Thanks Chris, and thanks for starting that page! I think this will indeed be an invaluable resource for the community as we get to these questions. And yes, as you said, I referred to GF as a similar project and as an inspiration and as a demonstration of what is possible, not necessarily as the actual implementation to use. Also, you will find that my answers above don't always fully align with what you said, but I think that they are in general compatible. --DVrandecic (WMF) (talk) 22:56, 28 August 2020 (UTC)
@DVrandecic (WMF): Thanks, and I apologize for sounding like a broken record with respect to a part PP2! With respect to the above, it does sound like we disagree on some things, but I am sure there will be time to get into them later! --Chris.Cooley (talk) 00:29, 29 August 2020 (UTC)
Some of these issues are I think avoided by the restricted language domain we are aiming for - encyclopedic content. There should be relatively limited need for constructions in the present or future tenses. No need to worry about the current physical location or orientation of people, etc. If something is unknown then a fall-back construction ("brother of a parent" rather than a specific sort of "uncle") should be fine, if possibly inelegant.
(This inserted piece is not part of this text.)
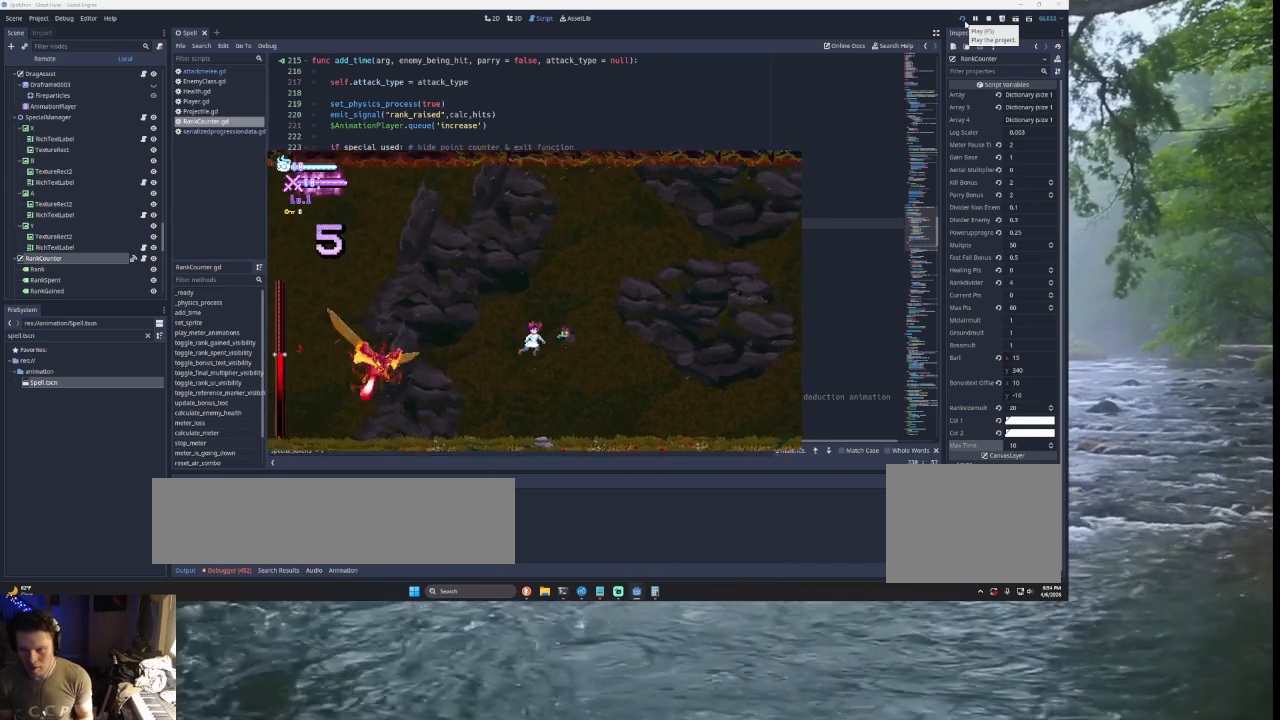
{"buttons": [], "left_stick": "left", "right_stick": "center", "events": [[167, "SQUARE", "up"], [200, "TRIANGLE", "up"], [200, "left_stick", "down-right"], [267, "L2", "up"], [433, "left_stick", "center"], [500, "left_stick", "left"]]}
We don't need to capture every possible aspect of language, just sufficient to convey the meanings intended. ArthurPSmith (talk) 18:56, 25 August 2020 (UTC)
Thanks Arthur! Yes, I very much appreciate the pragmatic approach here - and I think a combination of the pragmatic getting things done with the aspirational wanting everything to be perfect will lead to the best tension to get this project catapulted forward! --DVrandecic (WMF) (talk) 22:56, 28 August 2020 (UTC)
@ArthurPSmith: "the restricted language domain we are aiming for - encyclopedic content" I wish this was so, but I am having trouble thinking of an encyclopedic description of a historical event — for example — as significantly restricted. I could easily see the physical location or orientation of people becoming relevant in such a description. "If something is unknown then a fall-back construction ('brother of a parent' rather than a specific sort of 'uncle') should be fine, if possibly inelegant. We don't need to capture every possible aspect of language, just sufficient to convey the meanings intended." I totally agree, and I think this could be another great fallback alternative. --Chris.Cooley (talk) 00:29, 29 August 2020 (UTC)

Might deep learning-based NLP be more practical?[edit]

First of all, I'd like to state that Abstract Wikipedia is a very good idea. I applaud Denny and everyone else who has worked on it.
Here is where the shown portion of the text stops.